02Defining when AIproduct images aretrusted to ship
The work was not about making AI images look impressive. It was about defining the quality boundary where generated assets become safe enough for e-commerce workflows — shipped, reviewed, or rejected with clear rules.
01 — Core Story
93 test cases, 150+ AIGC analyses — mapping where AI generation is stable enough to ship
I participated in testing 93 product replacement cases and analyzed 150+ AIGC content generation cases, helping the team identify the productization boundaries of different AI paths.
Prompt + LLM
Suitable for inspiration generation, but prone to repainting and hallucination.
LoRA + LLM
More stable for same-category, similar-size product replacement.
Depth + 3D + LLM
High precision but higher cost and time — better suited as a future direction.
02 — Product Judgment
The key to shipping AI products isn't the feature list — it's the trust boundary
Which results can go live directly?
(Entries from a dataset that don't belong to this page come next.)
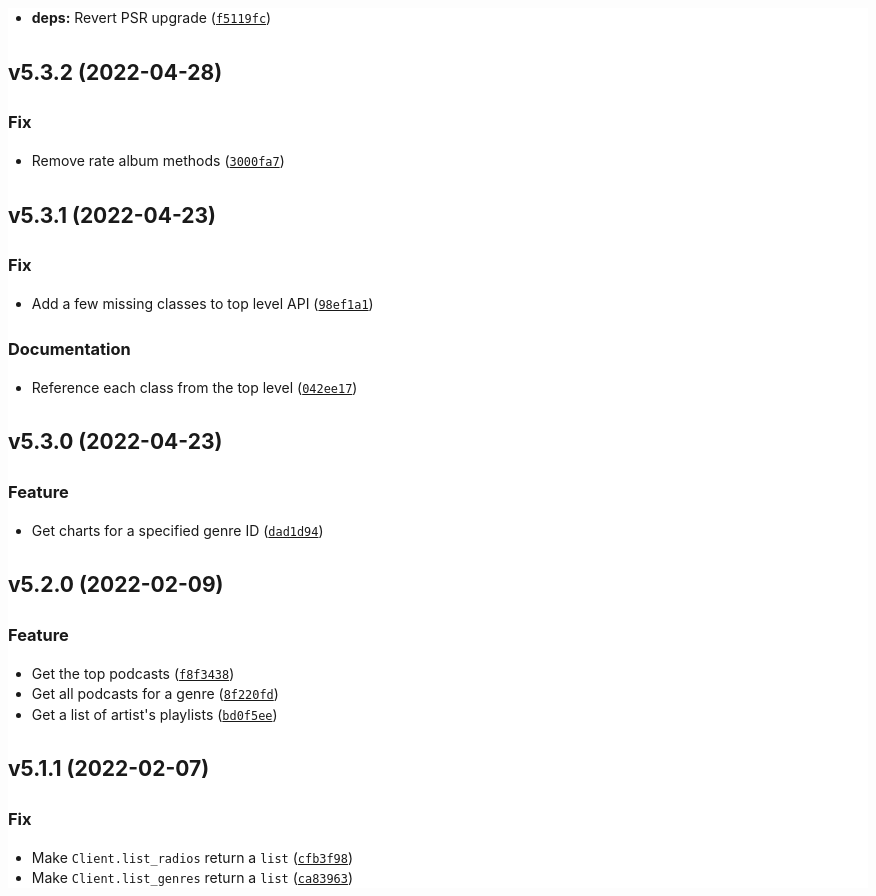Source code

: - **deps:** Revert PSR upgrade ([`f5119fc`](https://github.com/browniebroke/deezer-python/commit/f5119fc3f1c562f3f875adde5810b08e4fa394b3))

## v5.3.2 (2022-04-28)

### Fix

- Remove rate album methods ([`3000fa7`](https://github.com/browniebroke/deezer-python/commit/3000fa7d34c6d9e5dc90f9c60c54308e2a7e6beb))

## v5.3.1 (2022-04-23)

### Fix

- Add a few missing classes to top level API ([`98ef1a1`](https://github.com/browniebroke/deezer-python/commit/98ef1a1a0b146f34e80a87308cfb1909d5d0eb7a))

### Documentation

- Reference each class from the top level ([`042ee17`](https://github.com/browniebroke/deezer-python/commit/042ee17e34a5bb5cbf28225e3634c5e414cc442c))

## v5.3.0 (2022-04-23)

### Feature

- Get charts for a specified genre ID ([`dad1d94`](https://github.com/browniebroke/deezer-python/commit/dad1d94f6a5f6c52d107aab855509cdc382d38c7))

## v5.2.0 (2022-02-09)

### Feature

- Get the top podcasts ([`f8f3438`](https://github.com/browniebroke/deezer-python/commit/f8f3438f38ce3ecb380bffd122b299880560d654))
- Get all podcasts for a genre ([`8f220fd`](https://github.com/browniebroke/deezer-python/commit/8f220fd7b4351766b57dbe38876855b73f62aab7))
- Get a list of artist's playlists ([`bd0f5ee`](https://github.com/browniebroke/deezer-python/commit/bd0f5eedbd610c0cf4da9fdabbbd9560a2669bf1))

## v5.1.1 (2022-02-07)

### Fix

- Make `Client.list_radios` return a `list` ([`cfb3f98`](https://github.com/browniebroke/deezer-python/commit/cfb3f983d3753904c6f7668faab6348cf15c6331))
- Make `Client.list_genres` return a `list` ([`ca83963`](https://github.com/browniebroke/deezer-python/commit/ca839632ef178001398e786652de59e4bbbeb09e))
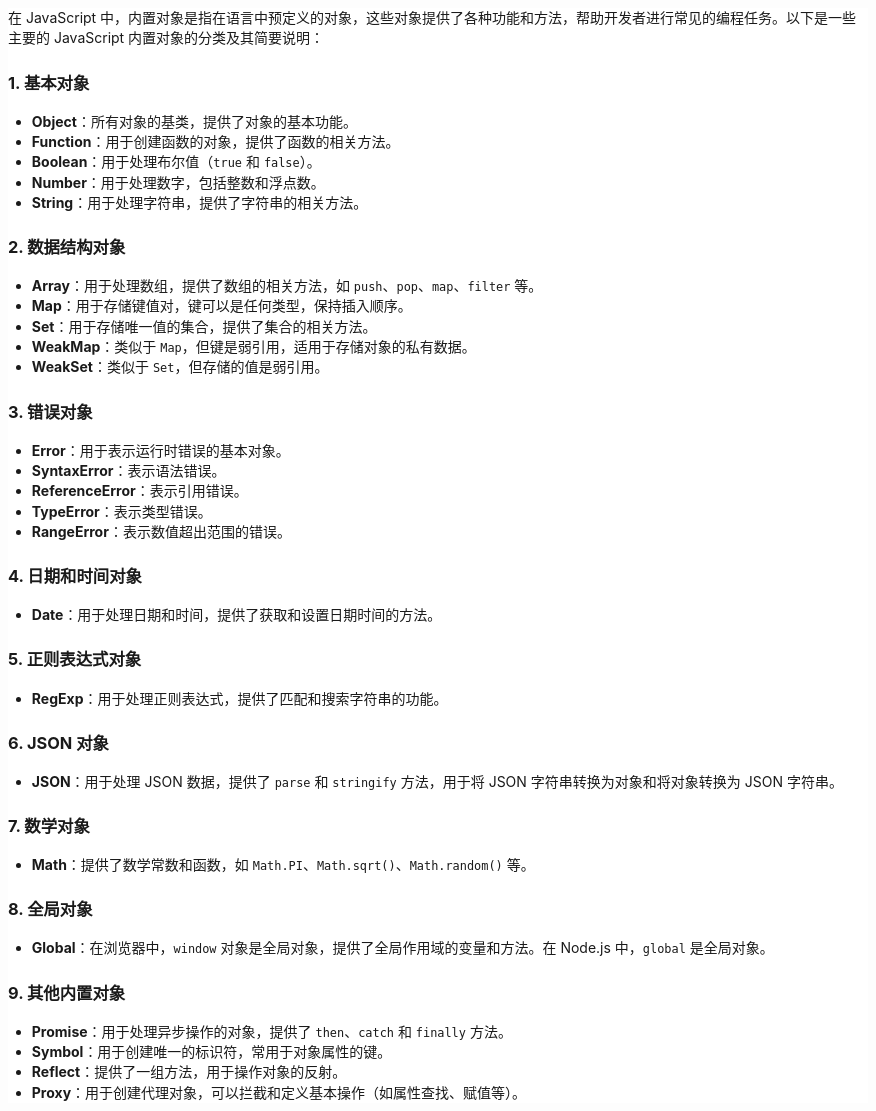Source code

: 在 JavaScript 中，内置对象是指在语言中预定义的对象，这些对象提供了各种功能和方法，帮助开发者进行常见的编程任务。以下是一些主要的 JavaScript 内置对象的分类及其简要说明：

### 1. 基本对象

- **Object**：所有对象的基类，提供了对象的基本功能。
- **Function**：用于创建函数的对象，提供了函数的相关方法。
- **Boolean**：用于处理布尔值（`true` 和 `false`）。
- **Number**：用于处理数字，包括整数和浮点数。
- **String**：用于处理字符串，提供了字符串的相关方法。

### 2. 数据结构对象

- **Array**：用于处理数组，提供了数组的相关方法，如 `push`、`pop`、`map`、`filter` 等。
- **Map**：用于存储键值对，键可以是任何类型，保持插入顺序。
- **Set**：用于存储唯一值的集合，提供了集合的相关方法。
- **WeakMap**：类似于 `Map`，但键是弱引用，适用于存储对象的私有数据。
- **WeakSet**：类似于 `Set`，但存储的值是弱引用。

### 3. 错误对象

- **Error**：用于表示运行时错误的基本对象。
- **SyntaxError**：表示语法错误。
- **ReferenceError**：表示引用错误。
- **TypeError**：表示类型错误。
- **RangeError**：表示数值超出范围的错误。

### 4. 日期和时间对象

- **Date**：用于处理日期和时间，提供了获取和设置日期时间的方法。

### 5. 正则表达式对象

- **RegExp**：用于处理正则表达式，提供了匹配和搜索字符串的功能。

### 6. JSON 对象

- **JSON**：用于处理 JSON 数据，提供了 `parse` 和 `stringify` 方法，用于将 JSON 字符串转换为对象和将对象转换为 JSON 字符串。

### 7. 数学对象

- **Math**：提供了数学常数和函数，如 `Math.PI`、`Math.sqrt()`、`Math.random()` 等。

### 8. 全局对象

- **Global**：在浏览器中，`window` 对象是全局对象，提供了全局作用域的变量和方法。在 Node.js 中，`global` 是全局对象。

### 9. 其他内置对象

- **Promise**：用于处理异步操作的对象，提供了 `then`、`catch` 和 `finally` 方法。
- **Symbol**：用于创建唯一的标识符，常用于对象属性的键。
- **Reflect**：提供了一组方法，用于操作对象的反射。
- **Proxy**：用于创建代理对象，可以拦截和定义基本操作（如属性查找、赋值等）。
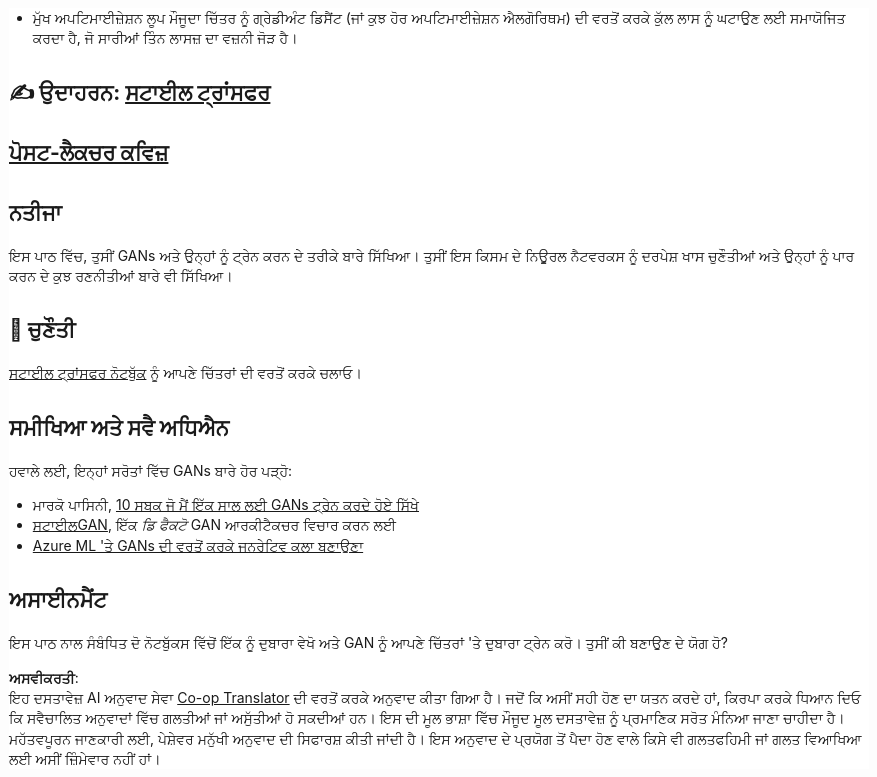 * ਮੁੱਖ ਅਪਟਿਮਾਈਜ਼ੇਸ਼ਨ ਲੂਪ ਮੌਜੂਦਾ ਚਿੱਤਰ ਨੂੰ ਗ੍ਰੇਡੀਅੰਟ ਡਿਸੈਂਟ (ਜਾਂ ਕੁਝ ਹੋਰ ਅਪਟਿਮਾਈਜ਼ੇਸ਼ਨ ਐਲਗੋਰਿਥਮ) ਦੀ ਵਰਤੋਂ ਕਰਕੇ ਕੁੱਲ ਲਾਸ ਨੂੰ ਘਟਾਉਣ ਲਈ ਸਮਾਯੋਜਿਤ ਕਰਦਾ ਹੈ, ਜੋ ਸਾਰੀਆਂ ਤਿੰਨ ਲਾਸਜ਼ ਦਾ ਵਜ਼ਨੀ ਜੋੜ ਹੈ।

## ✍️ ਉਦਾਹਰਨ: [ਸਟਾਈਲ ਟ੍ਰਾਂਸਫਰ](../../../../../lessons/4-ComputerVision/10-GANs/StyleTransfer.ipynb)

## [ਪੋਸਟ-ਲੈਕਚਰ ਕਵਿਜ਼](https://red-field-0a6ddfd03.1.azurestaticapps.net/quiz/210)

## ਨਤੀਜਾ

ਇਸ ਪਾਠ ਵਿੱਚ, ਤੁਸੀਂ GANs ਅਤੇ ਉਨ੍ਹਾਂ ਨੂੰ ਟ੍ਰੇਨ ਕਰਨ ਦੇ ਤਰੀਕੇ ਬਾਰੇ ਸਿੱਖਿਆ। ਤੁਸੀਂ ਇਸ ਕਿਸਮ ਦੇ ਨਿਊਰਲ ਨੈਟਵਰਕਸ ਨੂੰ ਦਰਪੇਸ਼ ਖਾਸ ਚੁਣੌਤੀਆਂ ਅਤੇ ਉਨ੍ਹਾਂ ਨੂੰ ਪਾਰ ਕਰਨ ਦੇ ਕੁਝ ਰਣਨੀਤੀਆਂ ਬਾਰੇ ਵੀ ਸਿੱਖਿਆ।

## 🚀 ਚੁਣੌਤੀ

[ਸਟਾਈਲ ਟ੍ਰਾਂਸਫਰ ਨੋਟਬੁੱਕ](../../../../../lessons/4-ComputerVision/10-GANs/StyleTransfer.ipynb) ਨੂੰ ਆਪਣੇ ਚਿੱਤਰਾਂ ਦੀ ਵਰਤੋਂ ਕਰਕੇ ਚਲਾਓ।

## ਸਮੀਖਿਆ ਅਤੇ ਸਵੈ ਅਧਿਐਨ

ਹਵਾਲੇ ਲਈ, ਇਨ੍ਹਾਂ ਸਰੋਤਾਂ ਵਿੱਚ GANs ਬਾਰੇ ਹੋਰ ਪੜ੍ਹੋ:

* ਮਾਰਕੋ ਪਾਸਿਨੀ, [10 ਸਬਕ ਜੋ ਮੈਂ ਇੱਕ ਸਾਲ ਲਈ GANs ਟ੍ਰੇਨ ਕਰਦੇ ਹੋਏ ਸਿੱਖੇ](https://towardsdatascience.com/10-lessons-i-learned-training-generative-adversarial-networks-gans-for-a-year-c9071159628)
* [ਸਟਾਈਲGAN](https://en.wikipedia.org/wiki/StyleGAN), ਇੱਕ *ਡਿ ਫੈਕਟੋ* GAN ਆਰਕੀਟੈਕਚਰ ਵਿਚਾਰ ਕਰਨ ਲਈ
* [Azure ML 'ਤੇ GANs ਦੀ ਵਰਤੋਂ ਕਰਕੇ ਜਨਰੇਟਿਵ ਕਲਾ ਬਣਾਉਣਾ](https://soshnikov.com/scienceart/creating-generative-art-using-gan-on-azureml/)

## ਅਸਾਈਨਮੈਂਟ

ਇਸ ਪਾਠ ਨਾਲ ਸੰਬੰਧਿਤ ਦੋ ਨੋਟਬੁੱਕਸ ਵਿੱਚੋਂ ਇੱਕ ਨੂੰ ਦੁਬਾਰਾ ਵੇਖੋ ਅਤੇ GAN ਨੂੰ ਆਪਣੇ ਚਿੱਤਰਾਂ 'ਤੇ ਦੁਬਾਰਾ ਟ੍ਰੇਨ ਕਰੋ। ਤੁਸੀਂ ਕੀ ਬਣਾਉਣ ਦੇ ਯੋਗ ਹੋ?

**ਅਸਵੀਕਰਤੀ**:  
ਇਹ ਦਸਤਾਵੇਜ਼ AI ਅਨੁਵਾਦ ਸੇਵਾ [Co-op Translator](https://github.com/Azure/co-op-translator) ਦੀ ਵਰਤੋਂ ਕਰਕੇ ਅਨੁਵਾਦ ਕੀਤਾ ਗਿਆ ਹੈ। ਜਦੋਂ ਕਿ ਅਸੀਂ ਸਹੀ ਹੋਣ ਦਾ ਯਤਨ ਕਰਦੇ ਹਾਂ, ਕਿਰਪਾ ਕਰਕੇ ਧਿਆਨ ਦਿਓ ਕਿ ਸਵੈਚਾਲਿਤ ਅਨੁਵਾਦਾਂ ਵਿੱਚ ਗਲਤੀਆਂ ਜਾਂ ਅਸੁੱਤੀਆਂ ਹੋ ਸਕਦੀਆਂ ਹਨ। ਇਸ ਦੀ ਮੂਲ ਭਾਸ਼ਾ ਵਿੱਚ ਮੌਜੂਦ ਮੂਲ ਦਸਤਾਵੇਜ਼ ਨੂੰ ਪ੍ਰਮਾਣਿਕ ਸਰੋਤ ਮੰਨਿਆ ਜਾਣਾ ਚਾਹੀਦਾ ਹੈ। ਮਹੱਤਵਪੂਰਨ ਜਾਣਕਾਰੀ ਲਈ, ਪੇਸ਼ੇਵਰ ਮਨੁੱਖੀ ਅਨੁਵਾਦ ਦੀ ਸਿਫਾਰਸ਼ ਕੀਤੀ ਜਾਂਦੀ ਹੈ। ਇਸ ਅਨੁਵਾਦ ਦੇ ਪ੍ਰਯੋਗ ਤੋਂ ਪੈਦਾ ਹੋਣ ਵਾਲੇ ਕਿਸੇ ਵੀ ਗਲਤਫਹਿਮੀ ਜਾਂ ਗਲਤ ਵਿਆਖਿਆ ਲਈ ਅਸੀਂ ਜ਼ਿੰਮੇਵਾਰ ਨਹੀਂ ਹਾਂ।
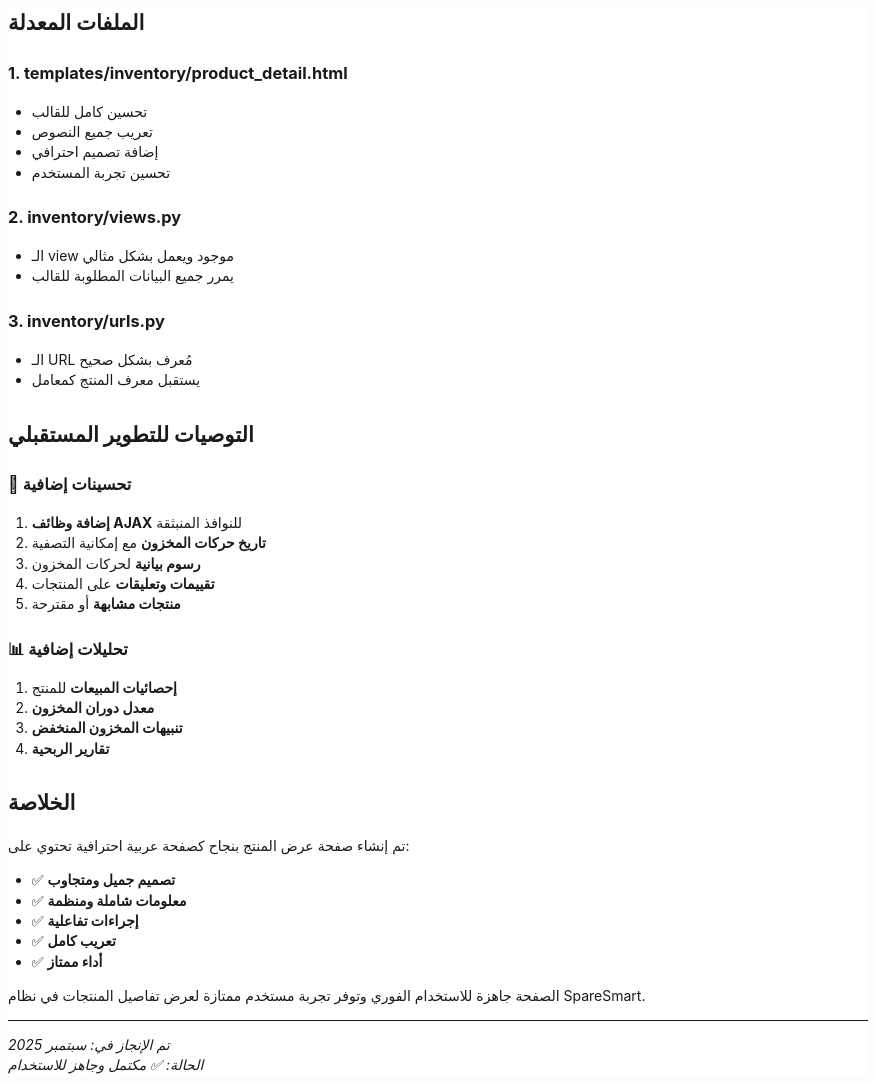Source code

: ## الملفات المعدلة

### 1. **templates/inventory/product_detail.html**
- تحسين كامل للقالب
- تعريب جميع النصوص
- إضافة تصميم احترافي
- تحسين تجربة المستخدم

### 2. **inventory/views.py**
- الـ view موجود ويعمل بشكل مثالي
- يمرر جميع البيانات المطلوبة للقالب

### 3. **inventory/urls.py**
- الـ URL مُعرف بشكل صحيح
- يستقبل معرف المنتج كمعامل

## التوصيات للتطوير المستقبلي

### 🔄 **تحسينات إضافية**
1. **إضافة وظائف AJAX** للنوافذ المنبثقة
2. **تاريخ حركات المخزون** مع إمكانية التصفية
3. **رسوم بيانية** لحركات المخزون
4. **تقييمات وتعليقات** على المنتجات
5. **منتجات مشابهة** أو مقترحة

### 📊 **تحليلات إضافية**
1. **إحصائيات المبيعات** للمنتج
2. **معدل دوران المخزون**
3. **تنبيهات المخزون المنخفض**
4. **تقارير الربحية**

## الخلاصة

تم إنشاء صفحة عرض المنتج بنجاح كصفحة عربية احترافية تحتوي على:

- ✅ **تصميم جميل ومتجاوب**
- ✅ **معلومات شاملة ومنظمة**
- ✅ **إجراءات تفاعلية**
- ✅ **تعريب كامل**
- ✅ **أداء ممتاز**

الصفحة جاهزة للاستخدام الفوري وتوفر تجربة مستخدم ممتازة لعرض تفاصيل المنتجات في نظام SpareSmart.

---
*تم الإنجاز في: سبتمبر 2025*  
*الحالة: ✅ مكتمل وجاهز للاستخدام*
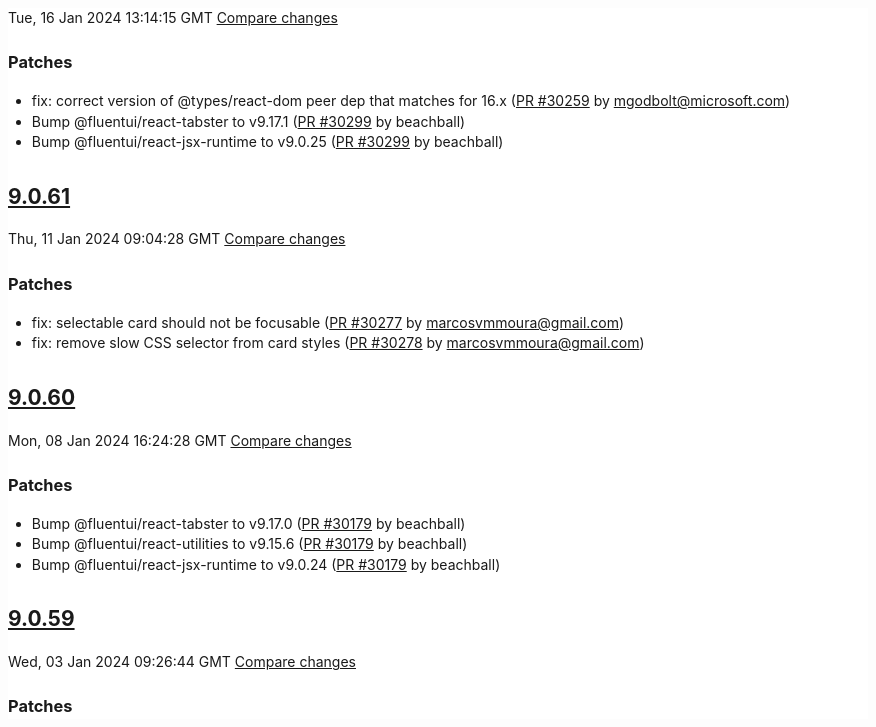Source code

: Tue, 16 Jan 2024 13:14:15 GMT
[Compare changes](https://github.com/microsoft/fluentui/compare/@fluentui/react-card_v9.0.61..@fluentui/react-card_v9.0.62)

### Patches

- fix: correct version of @types/react-dom peer dep that matches for 16.x ([PR #30259](https://github.com/microsoft/fluentui/pull/30259) by mgodbolt@microsoft.com)
- Bump @fluentui/react-tabster to v9.17.1 ([PR #30299](https://github.com/microsoft/fluentui/pull/30299) by beachball)
- Bump @fluentui/react-jsx-runtime to v9.0.25 ([PR #30299](https://github.com/microsoft/fluentui/pull/30299) by beachball)

## [9.0.61](https://github.com/microsoft/fluentui/tree/@fluentui/react-card_v9.0.61)

Thu, 11 Jan 2024 09:04:28 GMT
[Compare changes](https://github.com/microsoft/fluentui/compare/@fluentui/react-card_v9.0.60..@fluentui/react-card_v9.0.61)

### Patches

- fix: selectable card should not be focusable ([PR #30277](https://github.com/microsoft/fluentui/pull/30277) by marcosvmmoura@gmail.com)
- fix: remove slow CSS selector from card styles ([PR #30278](https://github.com/microsoft/fluentui/pull/30278) by marcosvmmoura@gmail.com)

## [9.0.60](https://github.com/microsoft/fluentui/tree/@fluentui/react-card_v9.0.60)

Mon, 08 Jan 2024 16:24:28 GMT
[Compare changes](https://github.com/microsoft/fluentui/compare/@fluentui/react-card_v9.0.59..@fluentui/react-card_v9.0.60)

### Patches

- Bump @fluentui/react-tabster to v9.17.0 ([PR #30179](https://github.com/microsoft/fluentui/pull/30179) by beachball)
- Bump @fluentui/react-utilities to v9.15.6 ([PR #30179](https://github.com/microsoft/fluentui/pull/30179) by beachball)
- Bump @fluentui/react-jsx-runtime to v9.0.24 ([PR #30179](https://github.com/microsoft/fluentui/pull/30179) by beachball)

## [9.0.59](https://github.com/microsoft/fluentui/tree/@fluentui/react-card_v9.0.59)

Wed, 03 Jan 2024 09:26:44 GMT
[Compare changes](https://github.com/microsoft/fluentui/compare/@fluentui/react-card_v9.0.58..@fluentui/react-card_v9.0.59)

### Patches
Which must be manually confirmed? Which can only serve as references and never enter the distribution pipeline?
My work turned these judgments from "subjective visual inspection" into discussable, reusable evaluation dimensions: size accuracy, color fidelity, lighting naturalness, edge blending quality, and e-commerce display usability.
03 — Closing Insight
An AI PM can't just ask what the model can do — they must define under what conditions the model is worth trusting
Only when quality boundaries, human confirmation, and business workflows are clearly designed does AI capability truly become product capability.